"Dangereux" et "passéiste" : les hospitaliers alertent sur les dangers du numéro unique de secours
"Nous sommes furieux", résume le Dr François Braun, président de Samu-Urgences de France. Au lendemain du vote en commission de l'Assemblée nationale d'un amendement à la proposition de loi sur la sécurité civile et les pompiers, les hospitaliers ont organisé une conférence de presse en urgence pour dénoncer le retour d'un numéro unique de secours rassemblant les bleus (police), les rouges (pompiers) et les blancs (santé).
La version initiale du texte prévoyait d'instituer directement le 112 comme "numéro unique pour les appels d'urgence". Lors de son examen en commission des Lois mercredi, un amendement LREM a finalement approuvé "une expérimentation visant à instituer un numéro unique d'appel d'urgence". Pendant trois ans, plusieurs "configurations" seraient testées dans des départements d'une même "zone de défense et de sécurité": un rapprochement de "l'ensemble des services", un rassemblement sans "police-secours", ou un simple "regroupement" du Samu et des médecins de garde en lien avec les autres services d'urgence.
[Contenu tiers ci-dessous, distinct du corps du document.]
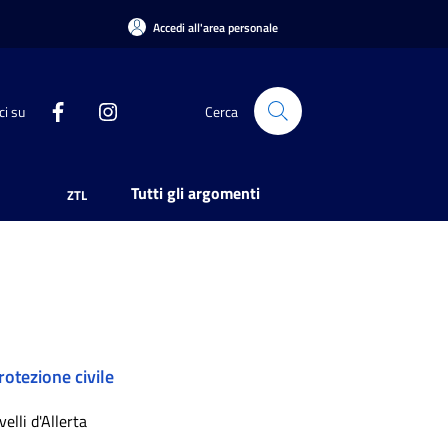
Accedi all'area personale
ci su
Cerca
Tutti gli argomenti
ZTL
rotezione civile
velli d'Allerta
Le ministre de l'Intérieur, Gérald Darmanin, a affirmé que "le Gouvernement (était) favorable à (cet) amendement".
"Nous ne sommes pas encore sortis de la crise sanitaire et nous voyons des manœuvres visant à imposer une vision passéiste, archaïque, dangereuse de la gestion des appels d'urgences", fustige François Braun.
Sur la forme, les hospitaliers dénoncent le manque de concertation ainsi que la remise en cause du Service d'accès aux soins (SAS), en cours de déploiement dans 22 départements tests, qui vise à assurer une régulation commune entre le Samu et la médecine de ville.
Sur le fond, ils alertent sur le risque de dégradation de l'accès aux soins qu'engendrerait un "numéro fourre-tout" qui retarderait la réponse aux urgences sanitaires, alors que 70% des appels d'urgence concernent la santé et que le 15 reçoit 31 millions d'appels par an. "On veut tout mélanger, médical ou pas, pointe le Pr Pierre Carli, président du Conseil national de l’urgence hospitalière, chef de service au Samu de Paris. Le trouble à l'ordre public, l'attaque d'une banque, un poids-lourd qui tombe en panne sur l'autoroute, un incendie, mais aussi un avis sur la douleur thoracique de l'infarctus du myocarde pour laquelle une réponse rapide est nécessaire, et le problème de santé moins urgent, tout ça mélangé." Pour l'urgentiste, le numéro unique risque d'engendrer une réponse unique : le transport à l'hôpital.
Et de relever que "le 112 en Europe a multiplié par 3 le temps d'accès à un médecin". "La littérature scientifique montre que le circuit court est cruciale", a renchéri le Pr. Karim Tazarourte, président de la Société française de médecine d’urgence, chef de service au Samu 69 – Hospices Civils de Lyon. Or, "à chaque fois qu'un appel arrive sur un opérateur non métier, il y a une succession d'appels qui peut entraîner une perte de chance et des problèmes médico-légaux". Le médecin rappelle enfin que 6% des appels entrainent le déclenchement de moyens lourds de réanimation et que c'est à la régulation médicale de le décider. "Aucun patient n'appelle pour dire 'je fais un AVC'".